Auf einem ganz anderen Blatt geschrieben sind das bestehende Überangebot auf dem Milchmarkt sowie die Frage nach dem Energieeinsatz für den Bau derartiger Plattformen. Schließlich gibt es genügend alten Schiffsraum, der sich umrüsten ließe. Und warum sollten spezielle Tiertransporter, die Schlachtvieh oder andere Nutztiere schon seit den 1960er Jahren über diverse Meere verschiffen, nicht auch auf Flüssen und Kanälen verkehren?

Milchprodukte, Fleisch oder Schurwolle „to go“

In spätestens anderthalb Jahren dürften hinreichend Einhüllen-Binnentanker zum Umbau zur Verfügung stehen. Weiterhin fahrtüchtig gehalten, können diese in ein flexibles und artgerechtes Weidebewirtschaftungskonzept eingebunden werden, ähnlich wie es Schäfer mit ihren Herden praktizieren. Das Schiff dient nachts als Stall, wo die wieder eingewanderten Wölfe nicht reißen können.

Am Ende der „Produktionszeit“ werden dann Milchabgabestellen oder Schlachthöfe angefahren. Schafscherer arbeiten ohnehin auch mobil, der Milchlaster kann die Kaimauer anfahren. Apropos Schafe: Sie eignen sich ebenso wie Ziegen zur naturnahen Pflege von Uferböschung oder Schleusengelände. Eine neue Dienstleistung, die man der Wasser- und Schifffahrtsverwaltung anbieten könnte.

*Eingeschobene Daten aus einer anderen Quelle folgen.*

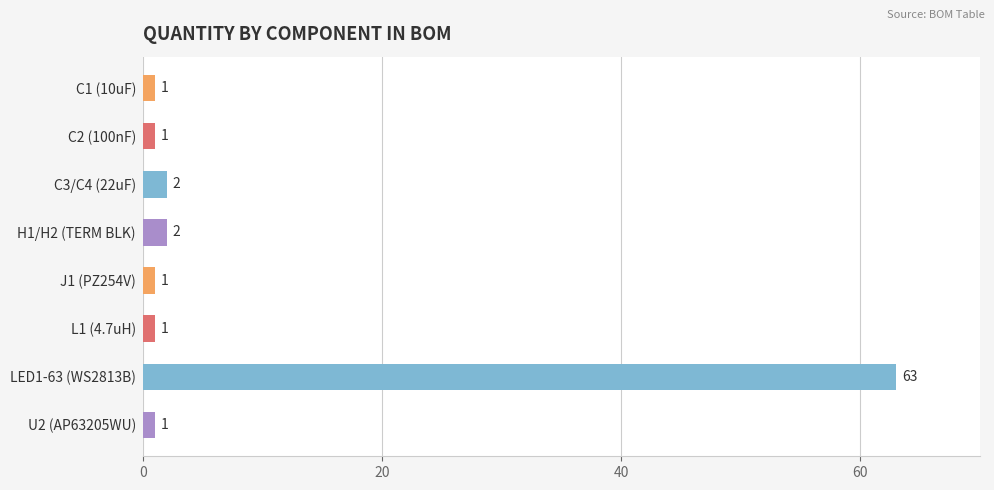

Reading bottom to top, list all the values displayed in this chart.

1	63	1	1	2	2	1	1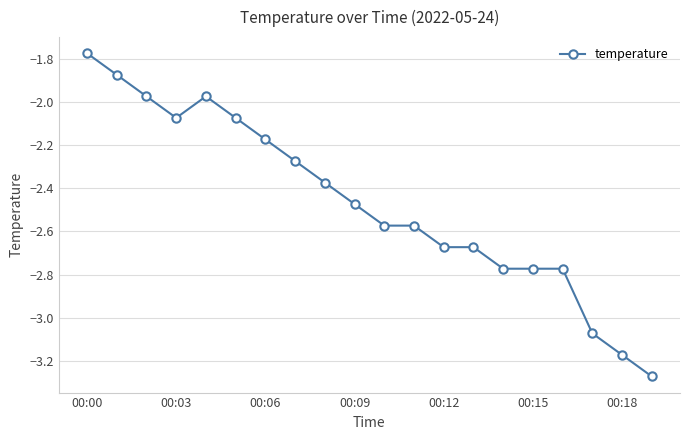

What is the difference between the second highest and minimum values?

1.4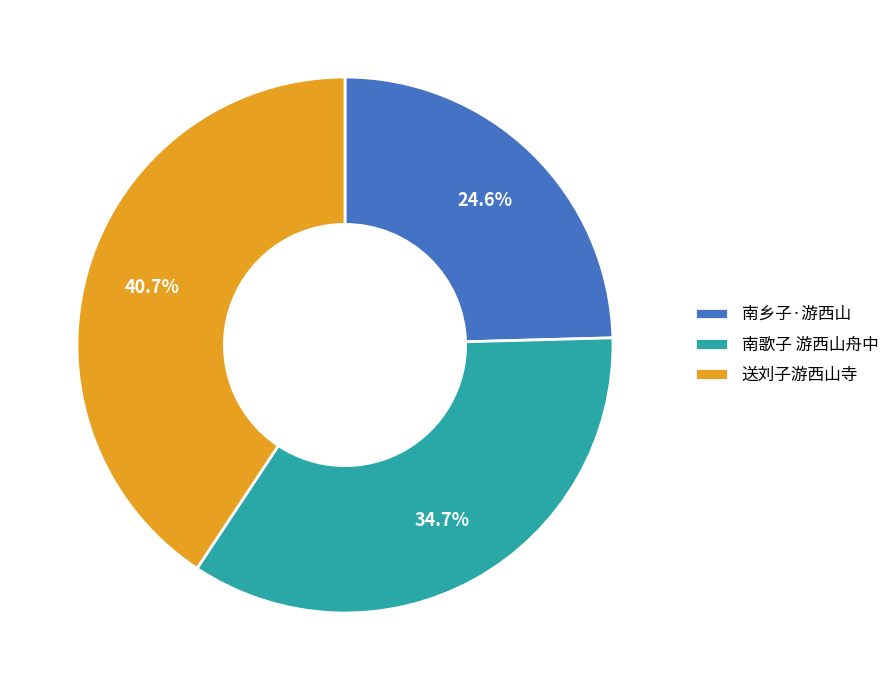

The 南歌子 游西山舟中 slice represents 35% of the pie. True or false?

True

Ob das Schiff nun ausfahrbare Stelzen, eine große schwenkbare Rampe, variable Decks oder eine Biogasanlage benötigt; ob es kanalgängig flach oder mit Aufbauten ähnlich einem Autotransporter entworfen wird – in jedem Fall ließe sich der Transport für die Tiere angenehmer gestalten als auf der LKW-Ladefläche.

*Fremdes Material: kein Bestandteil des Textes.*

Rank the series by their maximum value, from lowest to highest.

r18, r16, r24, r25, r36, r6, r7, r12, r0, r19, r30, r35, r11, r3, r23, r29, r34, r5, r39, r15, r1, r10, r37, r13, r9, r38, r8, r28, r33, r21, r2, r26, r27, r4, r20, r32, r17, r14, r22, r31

Die in der Floating Farm verwendeten Technologien und Prozesse lassen sich für die Entwicklung eines betriebswirtschaftlichen Konzeptes heranziehen. Ob das funktioniert, sollen andere herausfinden. Wir Journalisten sind froh, einfach mal ohne Folgen mit einer Idee spielen zu dürfen.